** Estratto **
┌──

APP, ancora accuse di deforestazione dalle associazioni

di Redazione 1

L’APP, o Asian Pulp & Paper, sta tentando in tutti i modi da anni di ripulire la propria fama di distruttore di foreste, avviando una serie di politiche ambientali più o meno riuscite. Ora, dopo anni di tentativi, è il momento di trarre le somme, e secondo le associazioni ambientaliste dei Paesi in cui l’APP agisce, sembra che il risultato non sia positivo.

Nel 2004, dicono dalla ONG Eyes on the Forest, l’azienda annunciò che entro 3 anni avrebbe smesso di distruggere le foreste native di Riau, in Indonesia, per farne carta. Per questo è stata avviata quella campagna che oggi conosciamo sulla carta “responsabile”. Peccato che 5 anni dopo la scadenza ancora non sia cambiato nulla, e la data entro cui l’APP smetterà di tagliare le foreste è stata rinviata al 2015.

Inoltre l’azienda aveva annunciato piani di tutela forestale e politiche per la conservazione, ma secondo l’associazione anche di queste non c’è traccia. Stando all’ultimo studio di Eyes on the Forest attualmente nell’area ci sono 1,2 milioni di ettari di foreste a forte rischio, oltre la metà del totale, e se a tagliarle non sarà l’APP, il pericolo è che siano a farlo altre aziende denominate “fornitori indipendenti” le quali, sotto altri nomi, in realtà non fanno altro che tagliare alberi e rivenderli alla APP.

L’appello arriva anche in quanto in queste foreste sopravvivono ancora gli ultimi esemplari di tigre di Sumatra ed elefanti di Sumatra, per non parlare delle emissioni delle torbiere ed il carbonio trattenuto dalle radici degli alberi che sarebbe disperso in caso di taglio.

Questa cosiddetta roadmap verso la sostenibilità è solo un altro elemento di investimenti APP nel greenwashing, piuttosto che nel greening. Questa non è una tabella di marcia per la sostenibilità, ma una tabella di marcia per la distruzione delle foreste indonesiane

denuncia Rod Taylor, direttore del Programma Foreste del WWF International, che chiede l’immediato stop al taglio delle foreste.

└──

** Materiale fornito **
┌──

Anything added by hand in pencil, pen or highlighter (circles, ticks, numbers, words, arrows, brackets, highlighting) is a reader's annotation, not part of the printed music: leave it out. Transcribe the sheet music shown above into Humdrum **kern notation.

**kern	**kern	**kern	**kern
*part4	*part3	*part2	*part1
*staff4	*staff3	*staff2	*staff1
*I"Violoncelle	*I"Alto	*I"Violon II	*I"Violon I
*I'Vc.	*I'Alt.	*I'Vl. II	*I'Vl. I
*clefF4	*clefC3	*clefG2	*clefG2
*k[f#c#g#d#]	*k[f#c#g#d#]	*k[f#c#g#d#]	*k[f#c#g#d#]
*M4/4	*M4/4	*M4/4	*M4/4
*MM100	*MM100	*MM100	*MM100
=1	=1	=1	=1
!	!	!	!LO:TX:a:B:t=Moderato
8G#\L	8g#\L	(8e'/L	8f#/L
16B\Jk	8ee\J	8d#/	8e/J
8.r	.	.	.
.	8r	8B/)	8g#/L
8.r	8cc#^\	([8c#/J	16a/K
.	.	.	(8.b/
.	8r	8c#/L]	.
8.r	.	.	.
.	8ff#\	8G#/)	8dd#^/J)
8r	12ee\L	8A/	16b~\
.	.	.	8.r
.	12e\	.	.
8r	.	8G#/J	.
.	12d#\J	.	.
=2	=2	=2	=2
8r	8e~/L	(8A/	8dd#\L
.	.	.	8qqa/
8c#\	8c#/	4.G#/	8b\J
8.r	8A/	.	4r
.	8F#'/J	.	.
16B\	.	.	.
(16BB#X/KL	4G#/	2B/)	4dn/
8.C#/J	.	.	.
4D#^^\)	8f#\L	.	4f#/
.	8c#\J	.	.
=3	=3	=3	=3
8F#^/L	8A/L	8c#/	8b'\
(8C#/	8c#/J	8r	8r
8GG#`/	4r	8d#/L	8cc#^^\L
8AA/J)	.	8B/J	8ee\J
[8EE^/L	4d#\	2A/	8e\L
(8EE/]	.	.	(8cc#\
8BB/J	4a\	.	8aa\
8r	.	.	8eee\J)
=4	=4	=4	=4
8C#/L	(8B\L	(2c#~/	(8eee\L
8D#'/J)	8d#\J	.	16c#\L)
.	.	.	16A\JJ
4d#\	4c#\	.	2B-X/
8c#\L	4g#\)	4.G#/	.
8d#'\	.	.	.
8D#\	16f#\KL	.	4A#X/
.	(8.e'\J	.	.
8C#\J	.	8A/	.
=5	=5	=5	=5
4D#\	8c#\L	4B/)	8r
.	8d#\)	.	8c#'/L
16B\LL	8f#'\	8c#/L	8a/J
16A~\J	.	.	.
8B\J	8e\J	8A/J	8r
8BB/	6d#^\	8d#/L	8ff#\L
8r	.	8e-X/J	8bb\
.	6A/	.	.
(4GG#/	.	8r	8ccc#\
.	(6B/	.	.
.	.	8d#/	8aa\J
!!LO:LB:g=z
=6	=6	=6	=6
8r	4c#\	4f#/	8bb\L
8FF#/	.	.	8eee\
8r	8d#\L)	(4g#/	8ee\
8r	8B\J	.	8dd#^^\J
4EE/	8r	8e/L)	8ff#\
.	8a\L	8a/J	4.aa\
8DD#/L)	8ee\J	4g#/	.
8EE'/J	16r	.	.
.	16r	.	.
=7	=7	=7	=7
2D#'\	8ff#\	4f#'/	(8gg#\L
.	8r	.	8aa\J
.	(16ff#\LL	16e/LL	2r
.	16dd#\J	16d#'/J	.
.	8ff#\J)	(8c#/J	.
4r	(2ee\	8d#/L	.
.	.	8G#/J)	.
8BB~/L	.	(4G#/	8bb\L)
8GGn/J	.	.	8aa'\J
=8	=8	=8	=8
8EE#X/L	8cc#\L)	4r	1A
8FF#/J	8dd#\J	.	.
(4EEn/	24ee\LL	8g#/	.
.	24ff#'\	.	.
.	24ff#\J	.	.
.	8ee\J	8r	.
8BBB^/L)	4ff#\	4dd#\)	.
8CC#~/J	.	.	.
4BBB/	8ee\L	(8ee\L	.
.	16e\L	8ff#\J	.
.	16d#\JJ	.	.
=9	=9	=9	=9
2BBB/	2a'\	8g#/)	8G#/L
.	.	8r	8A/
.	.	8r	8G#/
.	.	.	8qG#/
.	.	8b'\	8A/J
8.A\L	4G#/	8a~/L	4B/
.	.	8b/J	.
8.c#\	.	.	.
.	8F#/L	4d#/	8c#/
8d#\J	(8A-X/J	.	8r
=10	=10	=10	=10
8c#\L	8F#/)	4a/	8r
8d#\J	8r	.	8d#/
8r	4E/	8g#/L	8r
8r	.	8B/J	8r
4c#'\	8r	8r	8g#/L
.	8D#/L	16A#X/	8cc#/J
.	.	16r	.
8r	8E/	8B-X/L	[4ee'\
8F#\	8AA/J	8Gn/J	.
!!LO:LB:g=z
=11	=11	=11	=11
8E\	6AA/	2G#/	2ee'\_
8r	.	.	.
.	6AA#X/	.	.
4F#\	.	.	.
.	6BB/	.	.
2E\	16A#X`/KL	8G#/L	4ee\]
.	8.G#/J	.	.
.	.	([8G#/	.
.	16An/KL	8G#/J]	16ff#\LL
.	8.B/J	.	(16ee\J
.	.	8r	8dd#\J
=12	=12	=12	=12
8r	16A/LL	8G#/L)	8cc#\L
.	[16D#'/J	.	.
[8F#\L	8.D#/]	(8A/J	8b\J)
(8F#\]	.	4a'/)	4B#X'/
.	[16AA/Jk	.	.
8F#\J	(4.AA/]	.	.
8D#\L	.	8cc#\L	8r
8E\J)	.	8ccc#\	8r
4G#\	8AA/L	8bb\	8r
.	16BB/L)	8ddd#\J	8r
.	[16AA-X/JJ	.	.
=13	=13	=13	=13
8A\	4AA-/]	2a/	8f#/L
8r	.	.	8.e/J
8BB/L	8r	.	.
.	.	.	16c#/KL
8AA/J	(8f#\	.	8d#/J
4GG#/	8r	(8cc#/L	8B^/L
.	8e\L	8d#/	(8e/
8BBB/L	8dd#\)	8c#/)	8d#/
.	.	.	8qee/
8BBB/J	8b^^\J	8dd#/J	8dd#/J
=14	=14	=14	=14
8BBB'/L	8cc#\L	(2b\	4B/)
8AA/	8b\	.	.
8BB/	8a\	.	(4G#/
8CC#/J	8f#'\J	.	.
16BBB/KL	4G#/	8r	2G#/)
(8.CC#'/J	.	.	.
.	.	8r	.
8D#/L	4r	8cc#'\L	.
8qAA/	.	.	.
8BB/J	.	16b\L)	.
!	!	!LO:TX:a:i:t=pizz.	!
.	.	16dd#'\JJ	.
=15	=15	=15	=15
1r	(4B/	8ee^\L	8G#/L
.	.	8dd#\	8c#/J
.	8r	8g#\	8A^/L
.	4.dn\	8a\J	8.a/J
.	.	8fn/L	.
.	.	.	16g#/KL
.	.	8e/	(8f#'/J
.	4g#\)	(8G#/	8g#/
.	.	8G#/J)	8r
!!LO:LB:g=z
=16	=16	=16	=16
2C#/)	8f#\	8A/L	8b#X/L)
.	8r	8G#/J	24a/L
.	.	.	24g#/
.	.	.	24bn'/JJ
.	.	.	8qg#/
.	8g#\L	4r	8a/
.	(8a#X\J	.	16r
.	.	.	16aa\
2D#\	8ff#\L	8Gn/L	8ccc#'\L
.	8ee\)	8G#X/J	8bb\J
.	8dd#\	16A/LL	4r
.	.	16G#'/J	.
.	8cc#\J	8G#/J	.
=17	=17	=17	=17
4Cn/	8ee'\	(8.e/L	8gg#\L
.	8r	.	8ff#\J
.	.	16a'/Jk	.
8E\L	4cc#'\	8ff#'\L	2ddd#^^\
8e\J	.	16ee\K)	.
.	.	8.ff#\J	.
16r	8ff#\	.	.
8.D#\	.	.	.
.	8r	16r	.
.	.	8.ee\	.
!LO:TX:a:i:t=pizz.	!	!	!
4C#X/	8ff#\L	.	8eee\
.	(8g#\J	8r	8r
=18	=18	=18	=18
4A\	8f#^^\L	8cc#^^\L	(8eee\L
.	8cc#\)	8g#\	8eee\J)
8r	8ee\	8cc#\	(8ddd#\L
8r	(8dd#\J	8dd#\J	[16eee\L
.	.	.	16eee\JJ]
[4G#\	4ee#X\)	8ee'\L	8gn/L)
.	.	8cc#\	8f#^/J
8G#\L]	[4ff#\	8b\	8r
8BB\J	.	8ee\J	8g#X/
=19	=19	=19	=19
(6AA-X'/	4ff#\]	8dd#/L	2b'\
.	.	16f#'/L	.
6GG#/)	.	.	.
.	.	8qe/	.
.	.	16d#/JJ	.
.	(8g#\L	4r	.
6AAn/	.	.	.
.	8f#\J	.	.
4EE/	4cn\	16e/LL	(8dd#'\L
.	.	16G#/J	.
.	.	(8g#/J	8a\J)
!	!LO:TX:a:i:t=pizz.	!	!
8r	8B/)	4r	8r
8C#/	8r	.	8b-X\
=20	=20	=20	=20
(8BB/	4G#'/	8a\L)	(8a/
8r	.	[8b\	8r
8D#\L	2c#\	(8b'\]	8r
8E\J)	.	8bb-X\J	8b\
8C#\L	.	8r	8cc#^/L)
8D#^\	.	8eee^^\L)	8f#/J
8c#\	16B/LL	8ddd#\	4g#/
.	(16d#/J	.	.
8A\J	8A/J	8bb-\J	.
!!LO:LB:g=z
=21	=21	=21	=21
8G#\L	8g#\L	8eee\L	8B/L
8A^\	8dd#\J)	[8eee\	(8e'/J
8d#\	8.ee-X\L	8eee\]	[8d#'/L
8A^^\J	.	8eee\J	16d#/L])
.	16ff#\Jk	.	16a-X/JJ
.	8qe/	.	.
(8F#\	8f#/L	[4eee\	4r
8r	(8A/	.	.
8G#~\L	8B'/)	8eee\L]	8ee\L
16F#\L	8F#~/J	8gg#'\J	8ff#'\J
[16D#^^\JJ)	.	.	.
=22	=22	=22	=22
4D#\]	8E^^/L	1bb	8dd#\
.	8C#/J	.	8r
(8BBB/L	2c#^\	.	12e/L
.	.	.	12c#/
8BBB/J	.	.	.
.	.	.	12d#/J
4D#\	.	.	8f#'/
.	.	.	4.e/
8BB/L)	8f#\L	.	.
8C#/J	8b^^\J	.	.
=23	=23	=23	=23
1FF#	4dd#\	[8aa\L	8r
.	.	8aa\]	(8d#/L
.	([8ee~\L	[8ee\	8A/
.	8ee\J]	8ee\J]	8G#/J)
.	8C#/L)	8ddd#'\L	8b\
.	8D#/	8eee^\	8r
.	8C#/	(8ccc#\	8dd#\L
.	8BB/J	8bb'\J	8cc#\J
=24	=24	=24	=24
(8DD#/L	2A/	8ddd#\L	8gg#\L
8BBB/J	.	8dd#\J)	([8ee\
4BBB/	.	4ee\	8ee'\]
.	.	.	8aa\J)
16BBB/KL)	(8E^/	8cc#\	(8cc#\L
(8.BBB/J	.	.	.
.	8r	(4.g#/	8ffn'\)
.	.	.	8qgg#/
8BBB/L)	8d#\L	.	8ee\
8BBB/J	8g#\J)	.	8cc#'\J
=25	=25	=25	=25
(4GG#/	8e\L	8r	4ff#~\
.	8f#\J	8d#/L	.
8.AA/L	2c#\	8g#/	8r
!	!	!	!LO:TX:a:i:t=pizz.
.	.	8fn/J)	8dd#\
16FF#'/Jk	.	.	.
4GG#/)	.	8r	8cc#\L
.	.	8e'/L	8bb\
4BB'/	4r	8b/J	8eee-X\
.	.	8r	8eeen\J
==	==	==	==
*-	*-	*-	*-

└──

** Compito **
Rispondi alle domande seguenti sull'articolo dedicato all'APP.
(a) In quale anno l'azienda annunciò che avrebbe smesso di distruggere le foreste native di Riau?
(b) Quanti ettari di foreste risultano a forte rischio secondo l'ultimo studio di Eyes on the Forest?
(c) Quale incarico ricopre Rod Taylor?

** Risposta scritta **
(a) Nel 2004.
(b) 1,2 milioni di ettari.
(c) È direttore del Programma Foreste del WWF International.